The FCA allows private parties to file suit on behalf of the government against persons who make false claims for payment to the government. The statute requires that such a complaint “shall be filed in camera, shall remain under seal for at least 60 days, and shall not be served on the defendants until the court so orders.”

Cori and Kerri Rigsby are insurance adjusters who assessed claims made on State Farm policies following Hurricane Katrina. They filed an FCA suit alleging that State Farm had falsely categorized certain Katrina-related damage as caused by floods rather than wind so that damages would be paid for by the government rather than State Farm. The Rigsbys’ lawyer violated the statutory seal by disclosing the existence of their complaint to national news outlets, and later withdrew from the case. The district court and Fifth Circuit held that FCA did not require dismissal of the case based on the disclosure.
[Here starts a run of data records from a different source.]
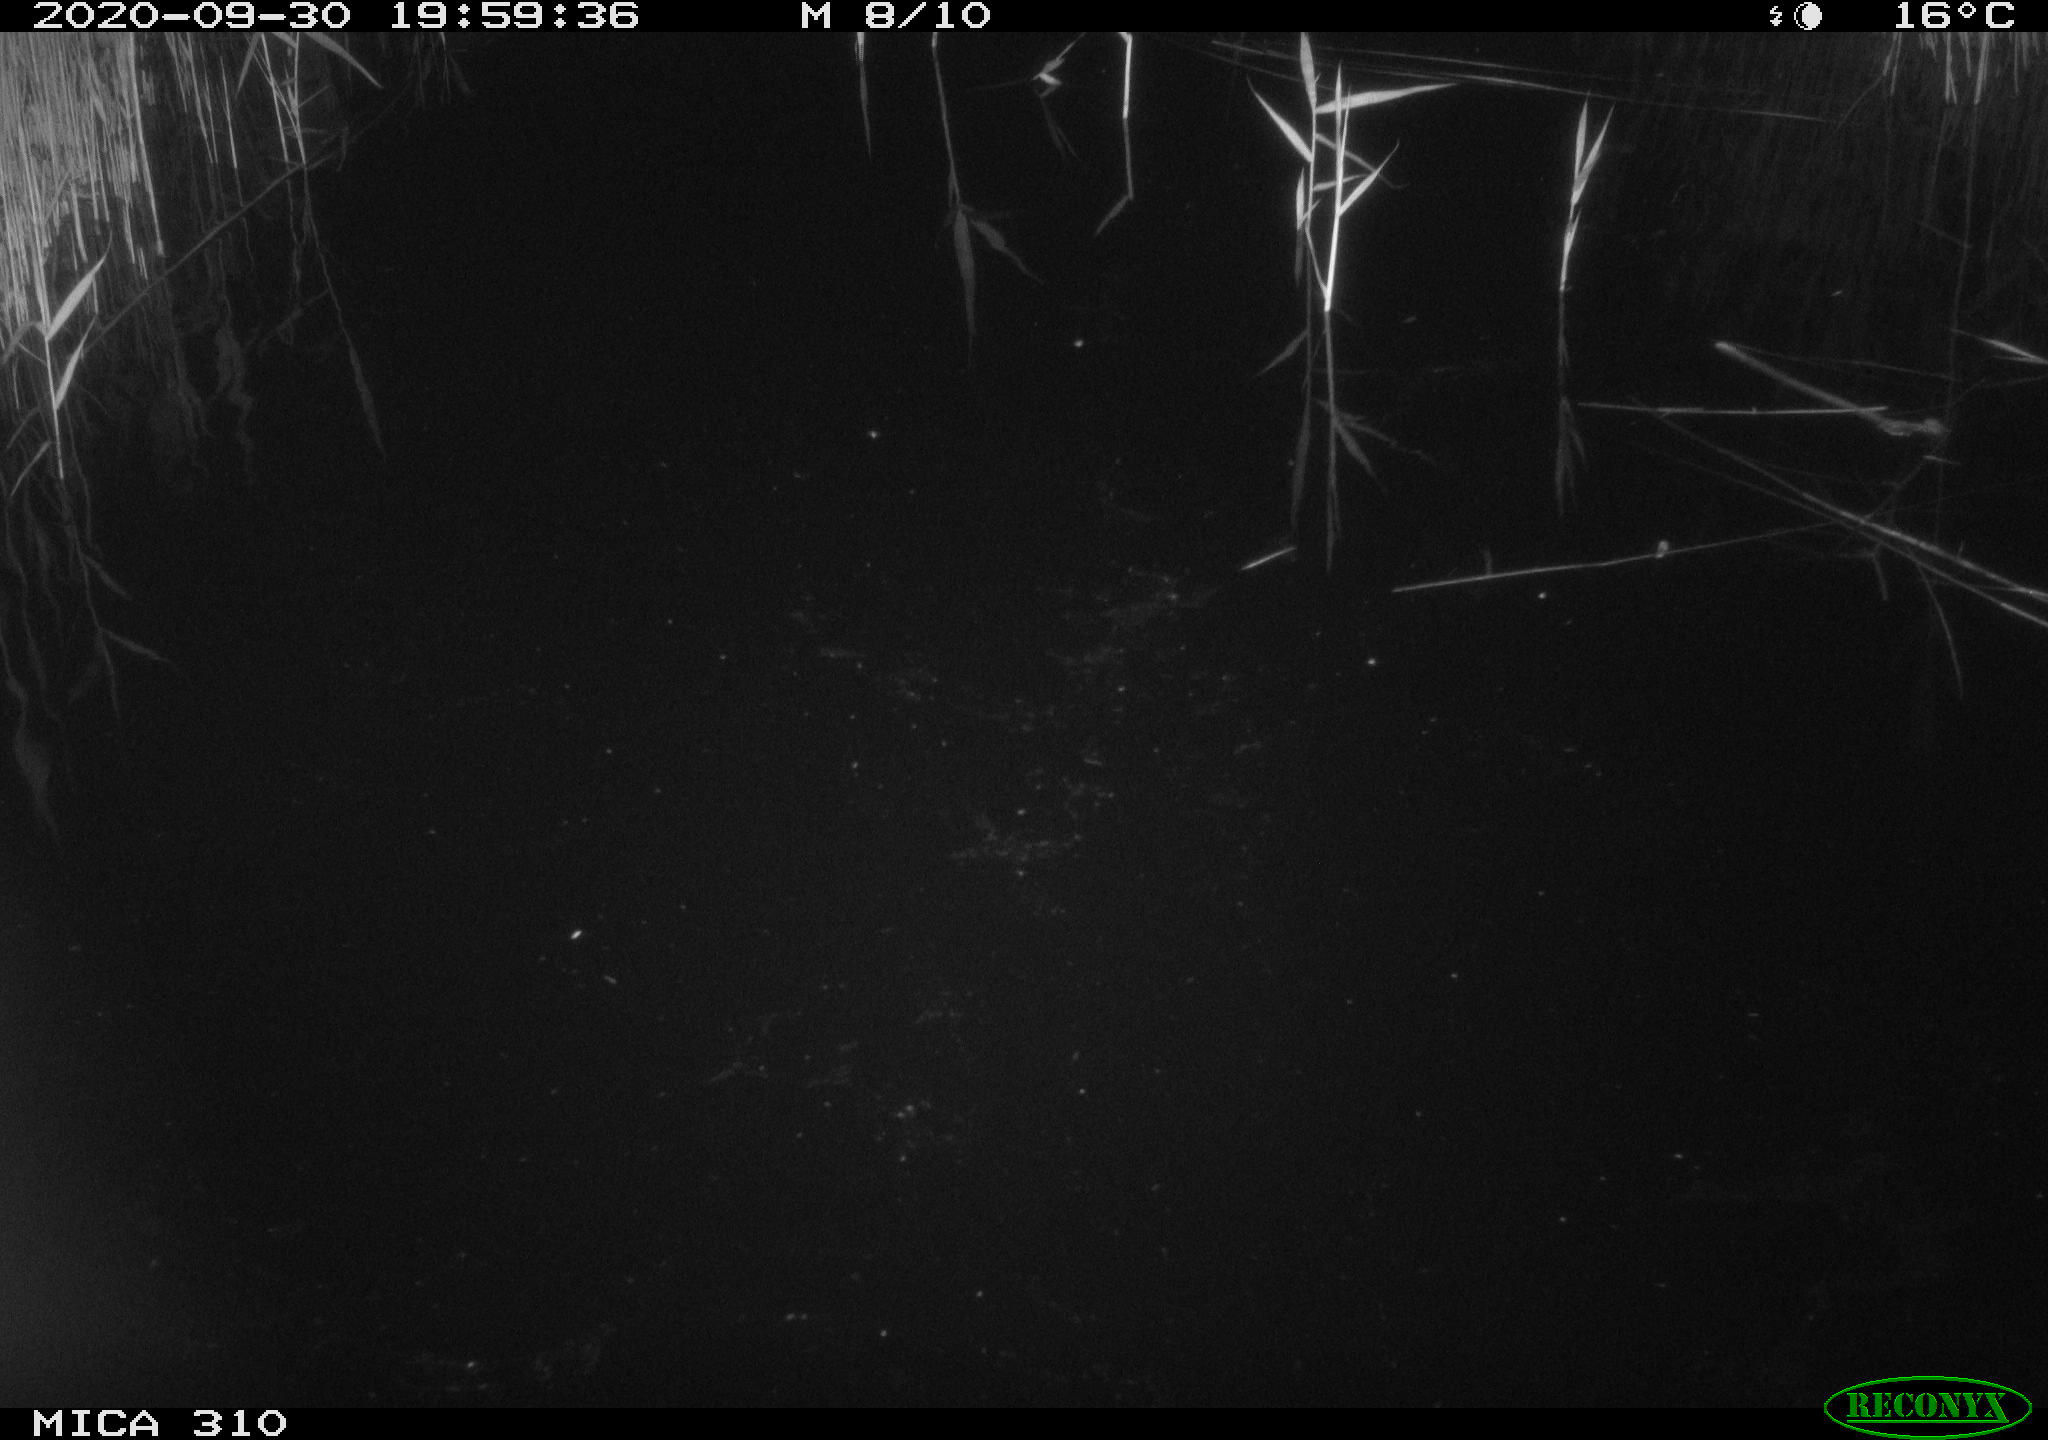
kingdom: Animalia
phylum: Chordata
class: Aves
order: Anseriformes
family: Anatidae
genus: Anas
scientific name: Anas platyrhynchos
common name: Mallard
The Supreme Court affirmed. The Court noted that filing under seal is “a mandatory rule” but that the FCA “says nothing … about the remedy for a violation of that rule.” The Court explained that “the seal requirement was intended in main to protect the Government’s interests” by ensuring that FCA suits will not “alert defendants to a pending federal criminal investigation.” The Court concluded that “it would make little sense to adopt a rigid interpretation of the seal provision that prejudices the Government by depriving it of needed assistance from private parties.” The Court held that “the question whether dismissal is appropriate should be left to the sound discretion of the district court,” and that “tools like monetary penalties or attorney discipline remain available to punish and deter seal violations even when dismissal is not appropriate.”

Justice Kennedy delivered the decision for a unanimous Court.